From the start, Expelled ignites a fire of controversy. Its basis is one of the most touchy topics of our times: the validity of intelligent design as a scientific theory. But don't expect a heated debate between those in this camp and those who adhere to Charles Darwin's theory of evolution. Expelled is a card-carrying member of the former troupe, setting out on a mission to show that the scientific community should equally embrace intelligent design. Heading up this daring expedition is a rather unlikely figurehead: Ben Stein, of Ferris Bueller's Day Off fame, who jet-sets across the globe to interview those shunned for their beliefs. The portrait the picture paints of those scientists who believe in Darwin's findings is a dark one indeed, that of academic bullies ready to suppress any dissenting opinions. But Stein and company aren't going down without a fight, determined to stick to their guns and prove that intelligent design holds up just fine in the world of science.

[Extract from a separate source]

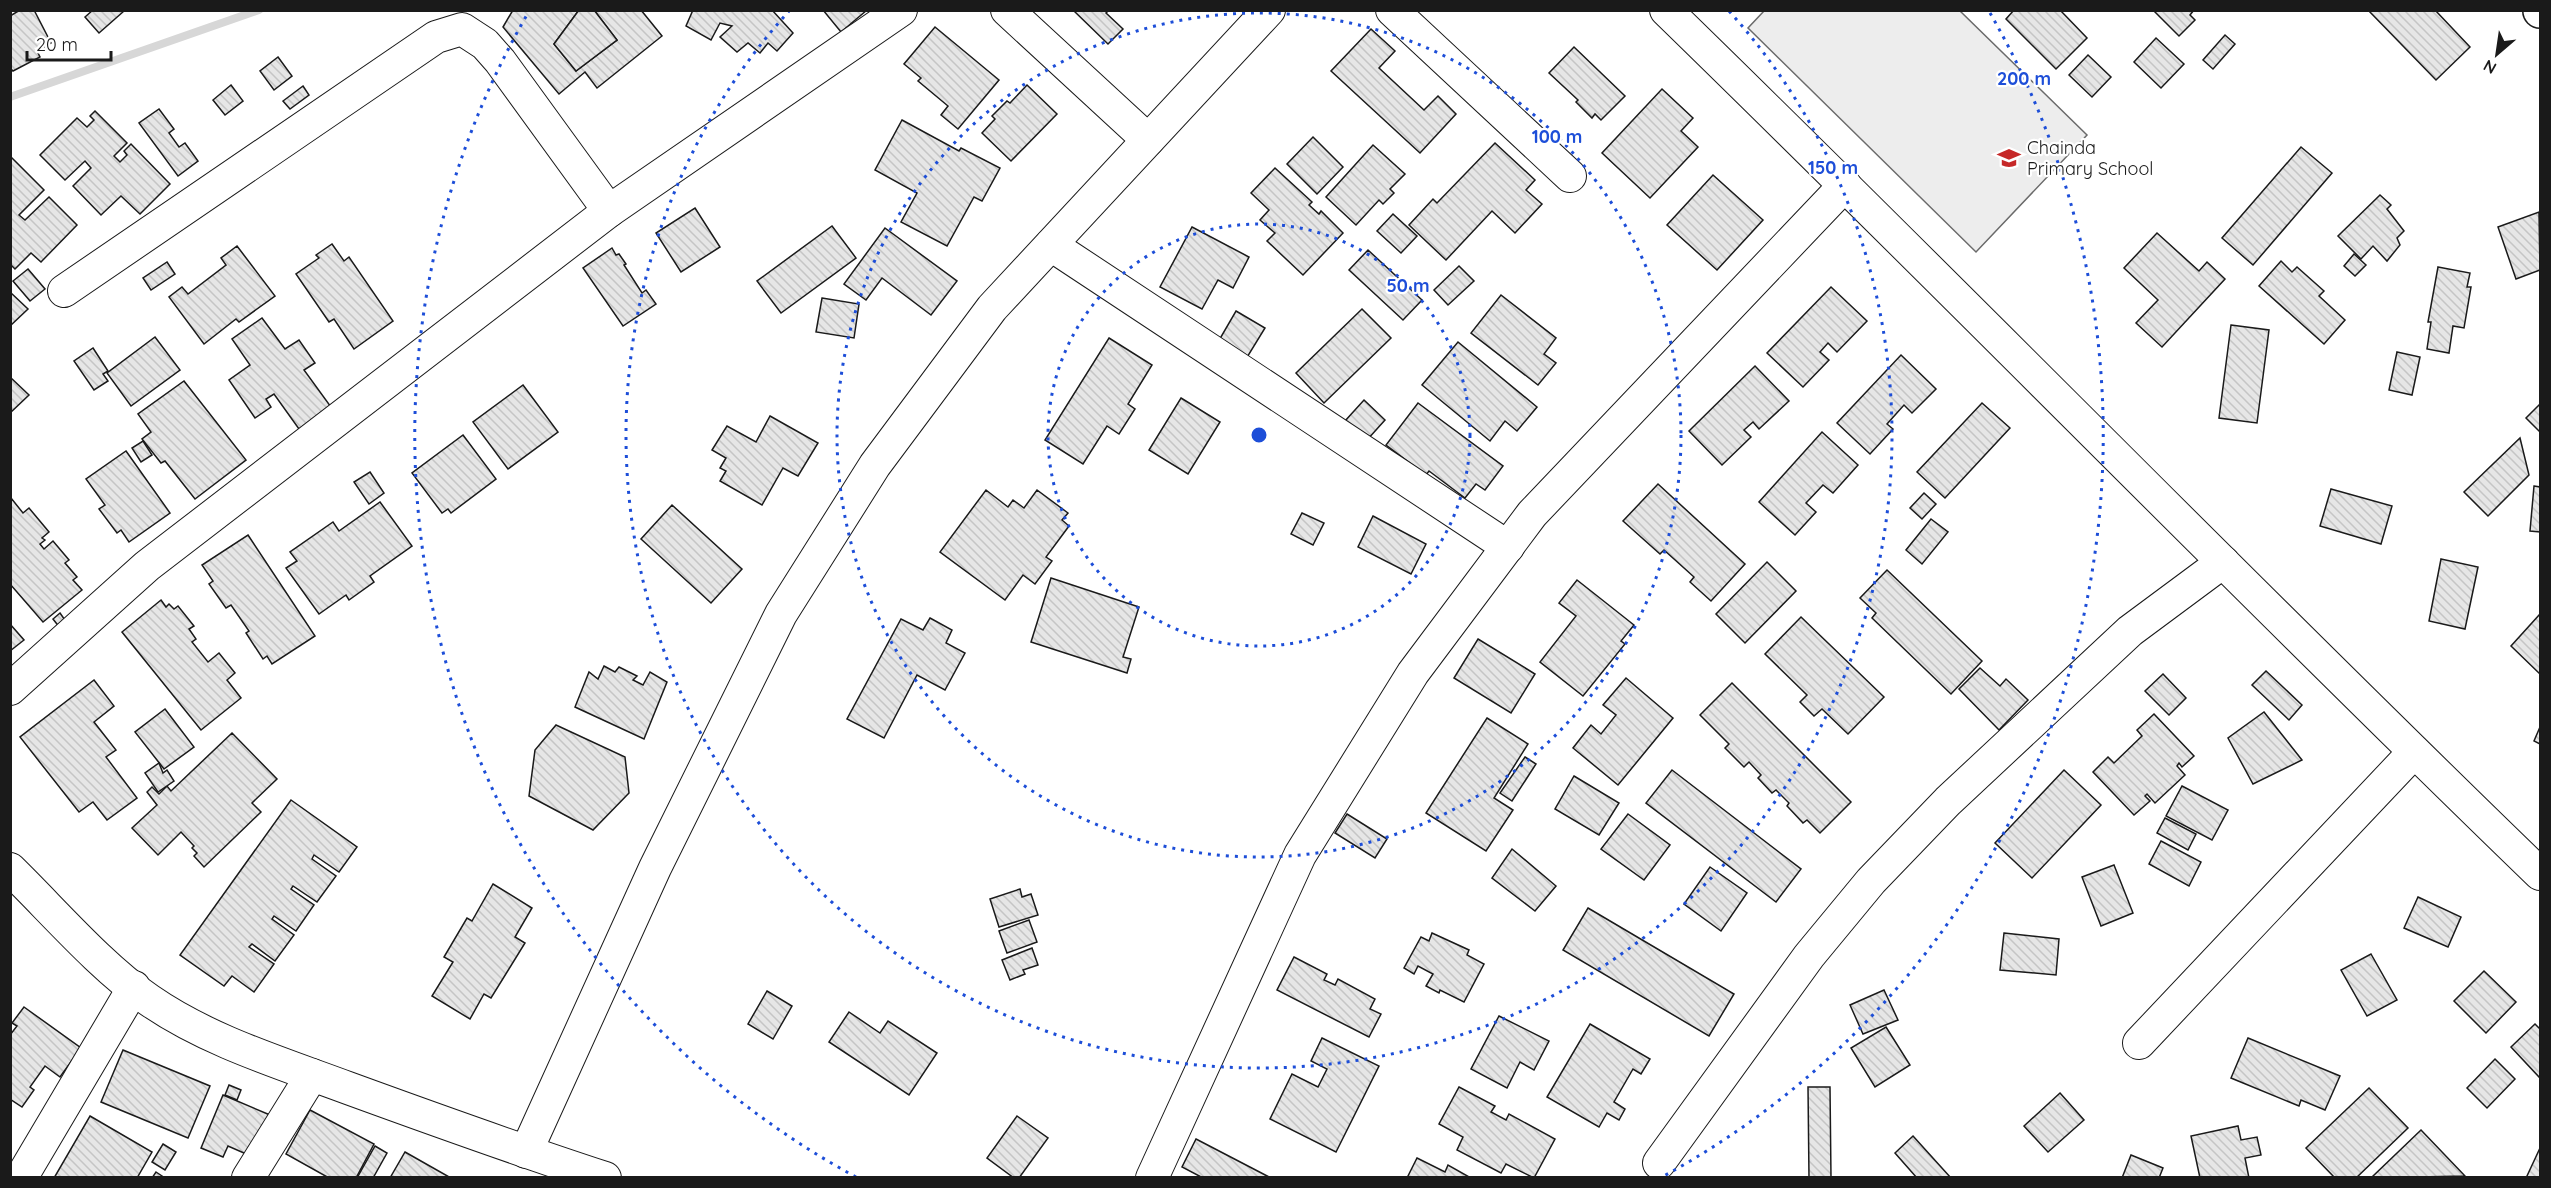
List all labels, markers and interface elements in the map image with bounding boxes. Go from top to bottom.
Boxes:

What's the problem? Well, Expelled never gets around to doing that. In not a single one of its 97 minutes does the film provide a valid argument as to why intelligent design should be accepted. Instead, Expelled spends its time depicting those who oppose it as being part of an atheistic conspiracy to rid the world of all religious thoughts. This movie discusses Darwinists the same way that Ann Coulter refers to liberals, as if they all travel in packs just waiting to pounce on and discredit anyone who disagrees with them. Virtually the entire film is one story after another about how the big, bad scientific community is out to put the kibosh on anyone in the academic world who dares even mention intelligent design. But Expelled does nothing to counter its subject's detractors, rather trying to win its argument not by being right but by making the competition look as bad as possible.